SON: Great, Dad. I nearly got ten in every subject.
FATHER: What do you mean nearly ten?
SON: Well, I got the nought.

Fred was saying his prayers. God bless my mum and dad and please make Montreal the capital of Canada.
Why did you say that, Fred? asked his mother.
Because that's what I wrote in my exam, explained Fred.

DAD: Well, Son, did you pass your exams?
SON: No, Dad, but I did come top of those that failed.

EXAM QUESTION: Why was the period between 500 AD and 900 AD known as the Dark Ages?
PUPIL'S ANSWER: Because those were the days of the knights.

After an exam the teacher said to a boy, Why have you written by some of your questions, "See Simon Taylor's paper?"
The boy replied, Well, sir, you said we weren't to copy each other's work.

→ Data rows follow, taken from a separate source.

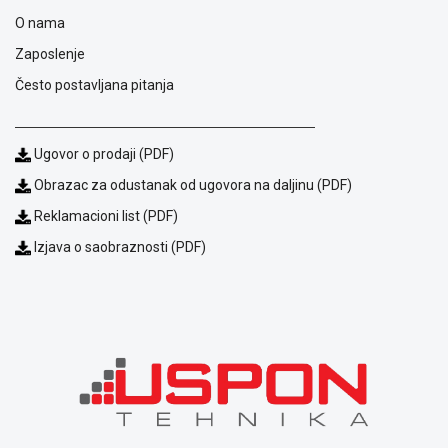
i
O nama
reklamacije
Usluge
Zaposlenje
prijava
Često postavljana pitanja
kvara
Politika
privatnosti
Ugovor o prodaji (PDF)
Politika
o
Obrazac za odustanak od ugovora na daljinu (PDF)
kolačićima
Reklamacioni list (PDF)
Provera
garancije
Izjava o saobraznosti (PDF)
OUTLET
Kontakt
WEB
KREDIT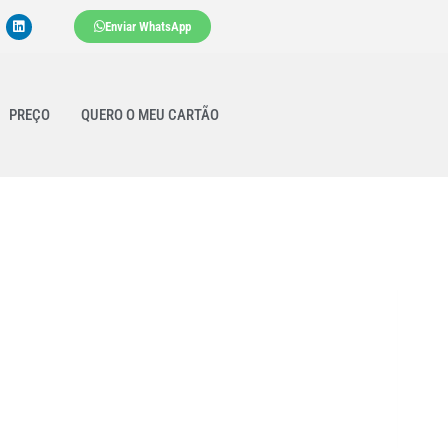
Enviar WhatsApp
PREÇO
QUERO O MEU CARTÃO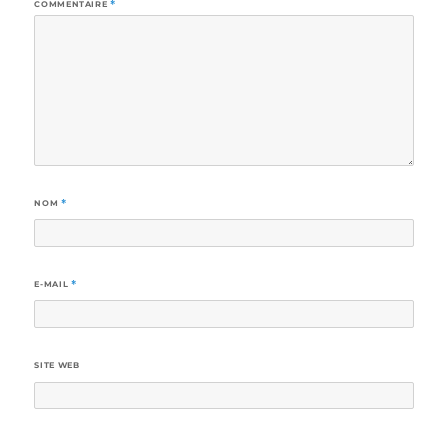
COMMENTAIRE
*
NOM
*
E-MAIL
*
SITE WEB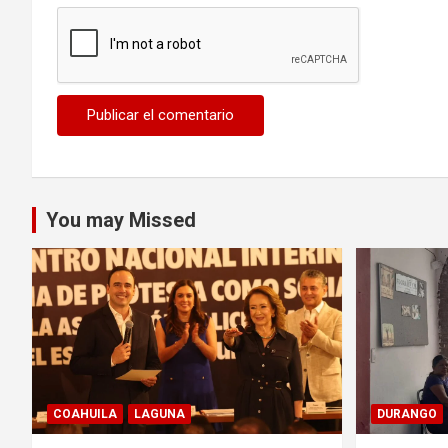
You may Missed
COAHUILA
LAGUNA
DURANGO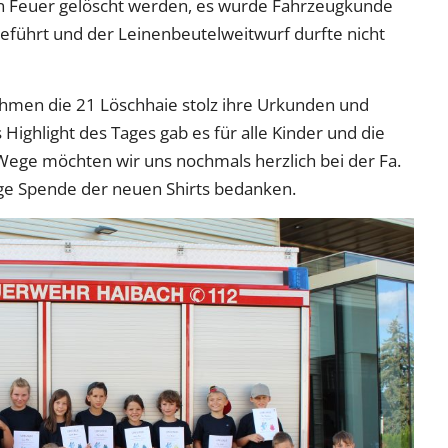
in Feuer gelöscht werden, es wurde Fahrzeugkunde
rgeführt und der Leinenbeutelweitwurf durfte nicht
ahmen die 21 Löschhaie stolz ihre Urkunden und
Highlight des Tages gab es für alle Kinder und die
Wege möchten wir uns nochmals herzlich bei der Fa.
ge Spende der neuen Shirts bedanken.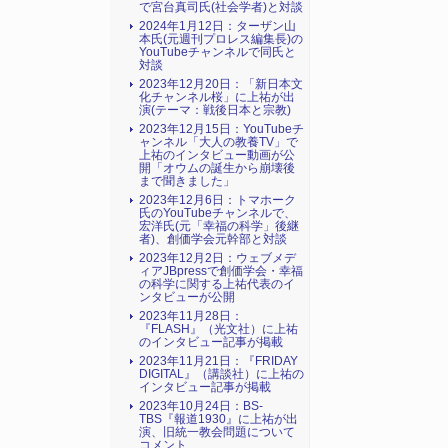
で宮台真司氏(社会学者)と対談
2024年1月12日：ターザン山
本氏(元週刊プロレス編集長)の
YouTubeチャンネルで同氏と
対談
2023年12月20日：「新日本文
化チャンネル桜」に上祐が出
演(テーマ：戦後日本と宗教)
2023年12月15日：YouTubeチ
ャンネル「大人の教養TV」で
上祐のインタビュー動画が公
開「オウムの誕生から崩壊後
まで聞きました」
2023年12月6日：トマホーク
氏のYouTubeチャンネルで、
宏洋氏(元「幸福の科学」後継
者)、創価学会元幹部と対談
2023年12月2日：ウェブメデ
ィアJBpressで創価学会・幸福
の科学に関する上祐代表のイ
ンタビューが公開
2023年11月28日：
『FLASH』（光文社）に上祐
のインタビュー記事が掲載
2023年11月21日：『FRIDAY
DIGITAL』（講談社）に上祐の
インタビュー記事が掲載
2023年10月24日：BS-
TBS『報道1930』に上祐が出
演、旧統一教会問題について
コメント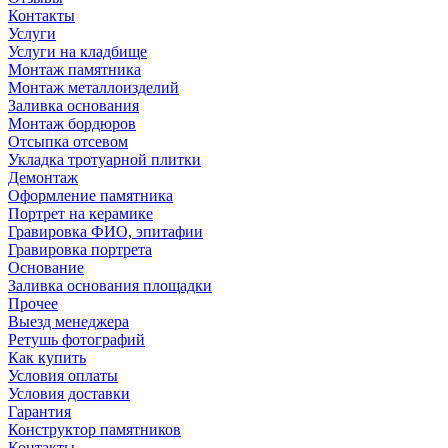
Контакты
Услуги
Услуги на кладбище
Монтаж памятника
Монтаж металлоизделий
Заливка основания
Монтаж бордюров
Отсыпка отсевом
Укладка тротуарной плитки
Демонтаж
Оформление памятника
Портрет на керамике
Гравировка ФИО, эпитафии
Гравировка портрета
Основание
Заливка основания площадки
Прочее
Выезд менеджера
Ретушь фотографий
Как купить
Условия оплаты
Условия доставки
Гарантия
Конструктор памятников
Контакты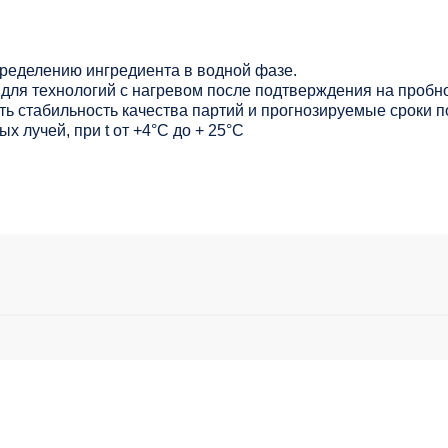
ределению ингредиента в водной фазе.
для технологий с нагревом после подтверждения на пробно
ь стабильность качества партий и прогнозируемые сроки п
х лучей, при t от +4°C до + 25°С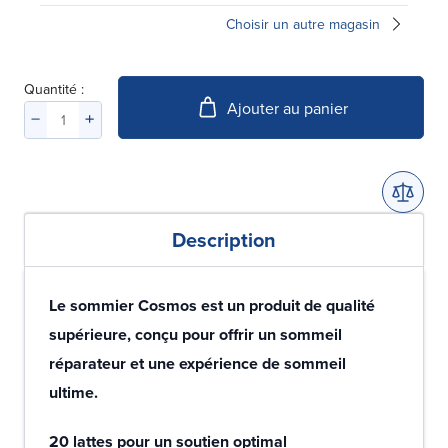
Choisir un autre magasin
Quantité :
Ajouter au panier
Description
Le sommier Cosmos est un produit de qualité
supérieure, conçu pour offrir un sommeil
réparateur et une expérience de sommeil
ultime.
20 lattes pour un soutien optimal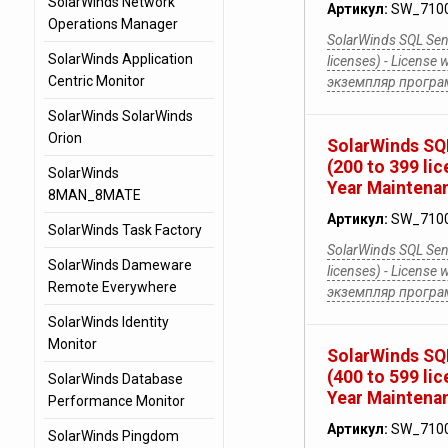
SolarWinds Network
Артикул:
SW_710
Operations Manager
SolarWinds SQL Sent
SolarWinds Application
licenses) - License 
Centric Monitor
экземпляр прогр
SolarWinds SolarWinds
Orion
SolarWinds SQL
(200 to 399 lic
SolarWinds
Year Maintena
8MAN_8MATE
Артикул:
SW_710
SolarWinds Task Factory
SolarWinds SQL Sent
SolarWinds Dameware
licenses) - License 
Remote Everywhere
экземпляр прогр
SolarWinds Identity
Monitor
SolarWinds SQL
(400 to 599 lic
SolarWinds Database
Year Maintena
Performance Monitor
Артикул:
SW_710
SolarWinds Pingdom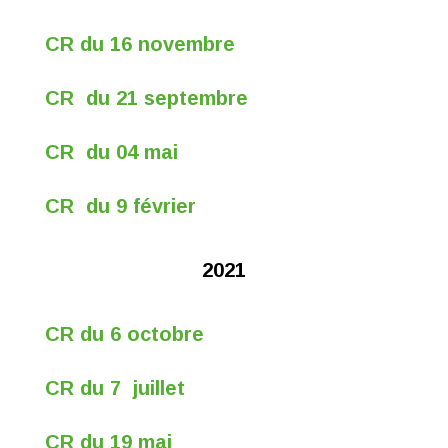
CR du 16 novembre
CR du 21 septembre
CR du 04 mai
CR du 9 février
2021
CR du 6 octobre
CR du 7 juillet
CR du 19 mai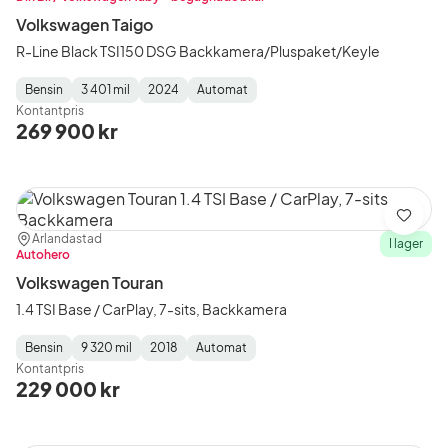
Volkswagen Taigo
R-Line Black TSI150 DSG Backkamera/Pluspaket/Keyle
Bensin
3 401 mil
2024
Automat
Fuel
Mätarställning
Model
Gearbox
:
Kontantpris
Type
Year
Type
:
:
:
269 900 kr
Spara
Plats:
Återförsäljare:
Arlandastad
I lager
Autohero
Volkswagen Touran
1.4 TSI Base / CarPlay, 7-sits, Backkamera
Bensin
9 320 mil
2018
Automat
Fuel
Mätarställning
Model
Gearbox
:
Kontantpris
Type
Year
Type
:
:
:
229 000 kr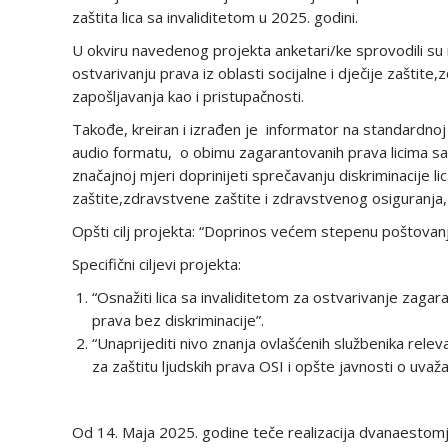
zaštita lica sa invaliditetom u 2025. godini.
U okviru navedenog projekta anketari/ke sprovodili su is
ostvarivanju prava iz oblasti socijalne i dječije zaštit
zapošljavanja kao i pristupačnosti.
Takođe, kreiran i izrađen je informator na standardnoj
audio formatu, o obimu zagarantovanih prava licima sa 
značajnoj mjeri doprinijeti sprečavanju diskriminacije li
zaštite,zdravstvene zaštite i zdravstvenog osiguranja, 
Opšti cilj projekta: “Doprinos većem stepenu poštovanja 
Specifični ciljevi projekta:
“Osnažiti lica sa invaliditetom za ostvarivanje zaga
prava bez diskriminacije”.
“Unaprijediti nivo znanja ovlašćenih službenika rele
za zaštitu ljudskih prava OSI i opšte javnosti o uvaža
Od 14. Maja 2025. godine teče realizacija dvanaesto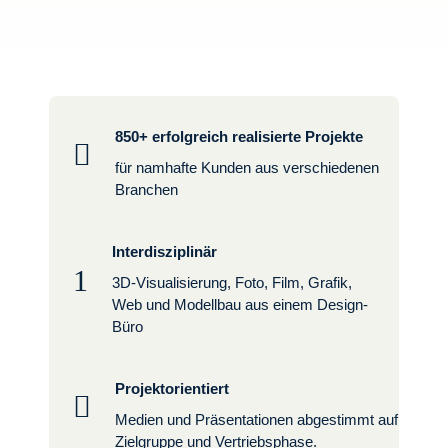
850+ erfolgreich realisierte Projekte

für namhafte Kunden aus verschiedenen
Branchen
Interdisziplinär
1
3D-Visualisierung, Foto, Film, Grafik,
Web und Modellbau aus einem Design-
Büro
Projektorientiert

Medien und Präsentationen abgestimmt auf
Zielgruppe und Vertriebsphase.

EXAM QUESTION: What was the Romans' greatest feat?
PUPIL'S ANSWER: Learning Latin.

EXAMINER: You will be allowed half an hour for each question.
PUPIL: How long can we have for the answer, sir?

MOTHER: Your history exam marks aren't very good.
SON: It isn't my fault. My teacher keeps asking me questions about things that happened before I was born.

FATHER: Well, Son, did you get a good place in the exams?
SON: Yes, Dad, right by the radiator!

FATHER: Why are your exam marks so low?
SON: Because I sit at the desk at the back, Dad.
FATHER: What difference does that make?
SON: Well, there are so many of us in the class that when it's my turn for marks there aren't any left.